Recently, new semantic segmentation and object detection methods have been proposed for direct processing of three-dimensional (3D) LiDAR sensor point clouds. LiDAR can produce
highly accurate and detailed 3D maps of natural and man-made environments and is used for sensing
in many contexts due to its ability to capture more information and its robustness to dynamic changes
in the environment. In addition, the cost of LiDAR sensors has decreased in recent years, which is
an important factor for many application scenarios. The challenge with 3D LiDAR sensors like the
Velodyne HDL-64E S2 is that they can output large 3D data at up to 1,300,000 points per second,
which is difficult to process in real time when applying complex algorithms and models for efficient
semantic segmentation. Most existing approaches are either only suitable for relatively small point
clouds or rely on computationally intensive sampling techniques to reduce their size. As a result,
most of these methods do not work in real-time in realistic field robotics application scenarios, making
them unsuitable for practical applications.

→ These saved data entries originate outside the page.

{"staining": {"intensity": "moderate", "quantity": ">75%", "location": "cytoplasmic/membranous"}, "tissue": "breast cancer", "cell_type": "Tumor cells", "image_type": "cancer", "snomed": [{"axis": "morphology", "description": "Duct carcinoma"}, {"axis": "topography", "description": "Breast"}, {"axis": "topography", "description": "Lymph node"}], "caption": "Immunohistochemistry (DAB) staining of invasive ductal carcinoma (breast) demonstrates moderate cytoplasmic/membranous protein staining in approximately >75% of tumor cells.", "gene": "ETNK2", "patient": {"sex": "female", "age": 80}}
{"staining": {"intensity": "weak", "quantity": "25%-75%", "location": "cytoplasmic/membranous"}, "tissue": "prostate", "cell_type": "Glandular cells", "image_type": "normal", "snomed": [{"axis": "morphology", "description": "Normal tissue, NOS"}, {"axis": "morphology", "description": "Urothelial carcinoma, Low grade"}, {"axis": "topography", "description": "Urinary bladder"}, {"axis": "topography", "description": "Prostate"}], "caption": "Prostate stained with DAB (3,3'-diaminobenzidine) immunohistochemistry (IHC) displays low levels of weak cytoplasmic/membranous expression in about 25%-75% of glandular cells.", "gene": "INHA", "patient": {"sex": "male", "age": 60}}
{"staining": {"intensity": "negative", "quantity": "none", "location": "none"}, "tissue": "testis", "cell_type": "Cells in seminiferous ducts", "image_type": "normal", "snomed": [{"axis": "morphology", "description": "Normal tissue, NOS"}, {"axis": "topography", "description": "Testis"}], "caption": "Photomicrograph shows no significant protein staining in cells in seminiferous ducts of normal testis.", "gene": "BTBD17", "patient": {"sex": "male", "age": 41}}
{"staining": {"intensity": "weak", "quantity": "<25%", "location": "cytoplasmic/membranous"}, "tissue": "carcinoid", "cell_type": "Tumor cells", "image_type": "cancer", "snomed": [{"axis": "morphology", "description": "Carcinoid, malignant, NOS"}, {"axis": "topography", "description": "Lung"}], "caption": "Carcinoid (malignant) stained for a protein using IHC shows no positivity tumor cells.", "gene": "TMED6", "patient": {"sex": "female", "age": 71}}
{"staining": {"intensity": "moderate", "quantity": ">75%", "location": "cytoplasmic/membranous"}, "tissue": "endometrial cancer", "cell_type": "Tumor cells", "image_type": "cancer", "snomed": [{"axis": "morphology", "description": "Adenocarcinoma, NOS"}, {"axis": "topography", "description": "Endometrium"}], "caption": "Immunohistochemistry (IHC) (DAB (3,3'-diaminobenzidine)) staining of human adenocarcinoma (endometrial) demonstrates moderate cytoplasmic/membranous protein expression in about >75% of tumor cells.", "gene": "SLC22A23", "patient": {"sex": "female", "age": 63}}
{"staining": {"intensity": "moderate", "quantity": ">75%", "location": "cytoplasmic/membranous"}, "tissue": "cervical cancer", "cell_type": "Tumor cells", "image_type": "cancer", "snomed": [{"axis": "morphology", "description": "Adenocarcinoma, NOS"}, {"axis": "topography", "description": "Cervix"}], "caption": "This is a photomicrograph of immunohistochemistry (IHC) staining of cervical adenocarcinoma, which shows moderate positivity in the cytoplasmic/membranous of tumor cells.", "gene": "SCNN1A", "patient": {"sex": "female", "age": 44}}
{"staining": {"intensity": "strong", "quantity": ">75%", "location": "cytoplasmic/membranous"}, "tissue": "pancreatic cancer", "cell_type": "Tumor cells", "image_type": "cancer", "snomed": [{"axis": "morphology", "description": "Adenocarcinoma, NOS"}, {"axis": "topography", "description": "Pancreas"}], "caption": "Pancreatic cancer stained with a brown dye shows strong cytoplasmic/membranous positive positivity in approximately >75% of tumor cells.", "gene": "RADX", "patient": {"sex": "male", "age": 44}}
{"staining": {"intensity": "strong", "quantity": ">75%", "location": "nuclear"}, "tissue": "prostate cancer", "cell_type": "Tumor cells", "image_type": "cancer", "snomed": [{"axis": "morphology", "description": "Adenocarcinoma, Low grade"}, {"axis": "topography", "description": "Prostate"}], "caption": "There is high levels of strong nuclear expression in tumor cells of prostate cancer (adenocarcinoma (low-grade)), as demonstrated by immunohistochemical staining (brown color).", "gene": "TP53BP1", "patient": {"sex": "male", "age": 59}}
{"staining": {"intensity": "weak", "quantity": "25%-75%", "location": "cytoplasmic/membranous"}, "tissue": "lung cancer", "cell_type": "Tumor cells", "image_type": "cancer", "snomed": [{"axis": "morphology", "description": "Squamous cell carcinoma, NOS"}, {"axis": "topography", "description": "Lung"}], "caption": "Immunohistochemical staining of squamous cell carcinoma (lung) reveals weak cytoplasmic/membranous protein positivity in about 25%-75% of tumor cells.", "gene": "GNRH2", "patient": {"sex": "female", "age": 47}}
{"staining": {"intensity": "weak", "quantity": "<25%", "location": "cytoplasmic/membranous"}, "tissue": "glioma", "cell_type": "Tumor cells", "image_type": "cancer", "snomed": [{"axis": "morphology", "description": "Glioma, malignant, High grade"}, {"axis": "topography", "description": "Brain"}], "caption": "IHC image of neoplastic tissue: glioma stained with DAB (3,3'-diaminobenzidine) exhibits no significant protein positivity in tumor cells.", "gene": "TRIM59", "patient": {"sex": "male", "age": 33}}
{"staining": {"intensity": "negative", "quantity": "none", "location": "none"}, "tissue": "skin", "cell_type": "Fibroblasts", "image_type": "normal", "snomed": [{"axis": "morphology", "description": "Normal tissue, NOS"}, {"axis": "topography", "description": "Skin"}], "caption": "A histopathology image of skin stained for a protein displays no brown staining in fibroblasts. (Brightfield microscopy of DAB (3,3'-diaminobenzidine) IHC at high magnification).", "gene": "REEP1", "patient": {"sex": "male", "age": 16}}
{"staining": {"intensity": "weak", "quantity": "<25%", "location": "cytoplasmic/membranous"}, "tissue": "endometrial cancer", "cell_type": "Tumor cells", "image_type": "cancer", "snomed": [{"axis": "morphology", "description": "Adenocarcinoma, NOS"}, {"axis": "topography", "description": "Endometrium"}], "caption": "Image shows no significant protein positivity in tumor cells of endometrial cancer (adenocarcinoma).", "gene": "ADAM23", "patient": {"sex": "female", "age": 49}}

Systematic point selection is a possible solution to reduce
the amount of data to be processed, but although it is memory and computationally efficient, it selects
only a small subset of points, which may result in important features being missed. To address this problem, we propose a new approach to semantic segmentation in forestry that uses a systematic sampling method in which the local neighbors of each point are retained to preserve geometric details. Our approach has been shown to process up to 1 million points in a single pass. It outperforms the state of the art in efficient semantic segmentation in large datasets such as Semantic3D. We also present a preliminary study on the performance of LiDAR-only data, i.e., intensity values from LiDAR sensors without RGB values for semi-autonomous robot perception.